There was no homeowner’s insurance in those days, so the prospects for rebuilding seemed bleak. But the Kaiser, remembering his happy summers in Ålesund, send German ships filled with building supplies to help rebuild the city. The new city would be made out of stone, not wood, and it would be built in the latest European style, Art Nouveau, or as the Germans called it, “Jugendstil.” Rebuilding the city was not easy. There was little appropriate stone in the area for building, so stone had to be shipped in from other parts of Norway. Hundreds of draft horses were needed to drag it to construction sites. But about 1910, the new city was finished. In place or one or two story wooden homes, there were four and five story apartments with shops facing the streets. There were handsome banks and civic buildings. Ålesund was a perfect Art Nouveau gem. 

When the German occupied Norway in World War II, they were aware of the historical ties between the Kaiser and Ålesund. They deliberately attempted to preserve the city as an example of high German culture. However, by the 1970s, the buildings were no longer in fashion and most were in serious need of repair. A number were being torn down to build cement, steel, and glass boxes in the prevailing internationalist style. Many residents of Ålesund were appalled by the changes, and began a campaign to renovate and restore the city. They decided that the first step in saving the buildings was to paint them. The buildings had originally all been natural gray stone, mostly granite. But in the 1980s they were suddenly paintied all kinds of colors. Details on the structures were accentuated with bright colors. And the strategy worked. People began to notice and appreciate Ålesund’s Art Nouveau past. Tourists started to flock to the city to admire them. Before long, the city was short-listed as a UNESCO World Heritage Site.

Problems to solve:
(a) According to the text on Ålesund, why did the Kaiser send German ships filled with building supplies to the city? Answer in one to three sentences.
(b) Decide whether each statement agrees with the text on Ålesund, and support each yes or no with the deciding words quoted from it: (i) The rebuilt city was made of wood. (ii) The new city was finished about 1910. (iii) The buildings were originally painted in bright colors.
(c) Reproduce the passage of the Ålesund text from "There was no" up to and including "Art Nouveau gem.".

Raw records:
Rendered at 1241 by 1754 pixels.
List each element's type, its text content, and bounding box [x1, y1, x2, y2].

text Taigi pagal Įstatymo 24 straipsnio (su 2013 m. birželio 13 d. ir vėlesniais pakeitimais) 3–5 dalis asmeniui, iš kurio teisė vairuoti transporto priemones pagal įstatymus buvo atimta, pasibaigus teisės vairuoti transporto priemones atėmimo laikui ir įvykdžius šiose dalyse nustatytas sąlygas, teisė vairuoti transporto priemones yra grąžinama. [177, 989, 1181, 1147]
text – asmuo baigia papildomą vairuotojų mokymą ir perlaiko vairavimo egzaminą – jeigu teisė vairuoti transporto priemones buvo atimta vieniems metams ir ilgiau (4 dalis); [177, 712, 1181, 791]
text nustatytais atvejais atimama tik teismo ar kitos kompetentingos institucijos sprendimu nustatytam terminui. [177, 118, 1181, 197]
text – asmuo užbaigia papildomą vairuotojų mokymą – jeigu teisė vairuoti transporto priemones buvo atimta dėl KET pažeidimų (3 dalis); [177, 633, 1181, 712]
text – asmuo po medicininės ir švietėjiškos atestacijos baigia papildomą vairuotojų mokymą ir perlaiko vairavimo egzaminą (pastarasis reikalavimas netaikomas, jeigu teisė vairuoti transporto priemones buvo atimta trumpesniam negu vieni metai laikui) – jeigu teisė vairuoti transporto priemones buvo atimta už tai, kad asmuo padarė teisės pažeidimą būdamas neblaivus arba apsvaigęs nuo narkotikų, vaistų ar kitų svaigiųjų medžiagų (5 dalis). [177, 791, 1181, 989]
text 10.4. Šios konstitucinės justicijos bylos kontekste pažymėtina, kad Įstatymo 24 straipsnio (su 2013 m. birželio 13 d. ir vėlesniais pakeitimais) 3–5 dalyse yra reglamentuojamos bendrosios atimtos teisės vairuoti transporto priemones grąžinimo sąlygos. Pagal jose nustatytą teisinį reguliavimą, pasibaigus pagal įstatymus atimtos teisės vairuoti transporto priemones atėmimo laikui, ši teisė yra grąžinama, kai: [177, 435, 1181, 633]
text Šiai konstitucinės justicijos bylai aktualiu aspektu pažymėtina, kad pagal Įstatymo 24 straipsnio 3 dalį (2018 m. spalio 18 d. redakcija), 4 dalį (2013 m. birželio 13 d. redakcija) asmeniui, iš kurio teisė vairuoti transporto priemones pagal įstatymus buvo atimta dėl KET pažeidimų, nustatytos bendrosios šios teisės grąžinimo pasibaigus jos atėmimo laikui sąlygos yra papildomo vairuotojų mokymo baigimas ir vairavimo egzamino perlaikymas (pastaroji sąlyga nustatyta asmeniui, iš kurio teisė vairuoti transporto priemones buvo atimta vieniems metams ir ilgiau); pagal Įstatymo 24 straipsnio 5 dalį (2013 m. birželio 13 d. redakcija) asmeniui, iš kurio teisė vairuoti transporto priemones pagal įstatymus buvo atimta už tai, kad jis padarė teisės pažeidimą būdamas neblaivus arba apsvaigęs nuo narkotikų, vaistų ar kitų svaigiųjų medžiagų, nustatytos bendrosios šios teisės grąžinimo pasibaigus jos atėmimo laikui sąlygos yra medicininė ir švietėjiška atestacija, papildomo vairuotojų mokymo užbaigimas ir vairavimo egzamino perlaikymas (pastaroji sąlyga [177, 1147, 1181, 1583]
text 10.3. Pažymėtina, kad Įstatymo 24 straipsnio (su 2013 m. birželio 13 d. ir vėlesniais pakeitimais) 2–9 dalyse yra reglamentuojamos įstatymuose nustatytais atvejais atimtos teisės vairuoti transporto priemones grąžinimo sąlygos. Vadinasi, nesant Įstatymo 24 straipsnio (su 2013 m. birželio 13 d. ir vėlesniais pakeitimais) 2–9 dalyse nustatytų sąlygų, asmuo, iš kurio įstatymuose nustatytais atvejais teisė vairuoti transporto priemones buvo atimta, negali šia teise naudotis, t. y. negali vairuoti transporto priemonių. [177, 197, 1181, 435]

Task-by-task outputs:
(a) The Kaiser sent the ships because he remembered his happy summers in Ålesund. He wanted to help rebuild the city at a time when there was no homeowner's insurance and the prospects for rebuilding seemed bleak.

(b)
(i) No: "The new city would be made out of stone, not wood"
(ii) Yes: "But about 1910, the new city was finished."
(iii) No: "The buildings had originally all been natural gray stone, mostly granite."

(c)
There was no homeowner’s insurance in those days, so the prospects for rebuilding seemed bleak. But the Kaiser, remembering his happy summers in Ålesund, send German ships filled with building supplies to help rebuild the city. The new city would be made out of stone, not wood, and it would be built in the latest European style, Art Nouveau, or as the Germans called it, “Jugendstil.” Rebuilding the city was not easy. There was little appropriate stone in the area for building, so stone had to be shipped in from other parts of Norway. Hundreds of draft horses were needed to drag it to construction sites. But about 1910, the new city was finished. In place or one or two story wooden homes, there were four and five story apartments with shops facing the streets. There were handsome banks and civic buildings. Ålesund was a perfect Art Nouveau gem.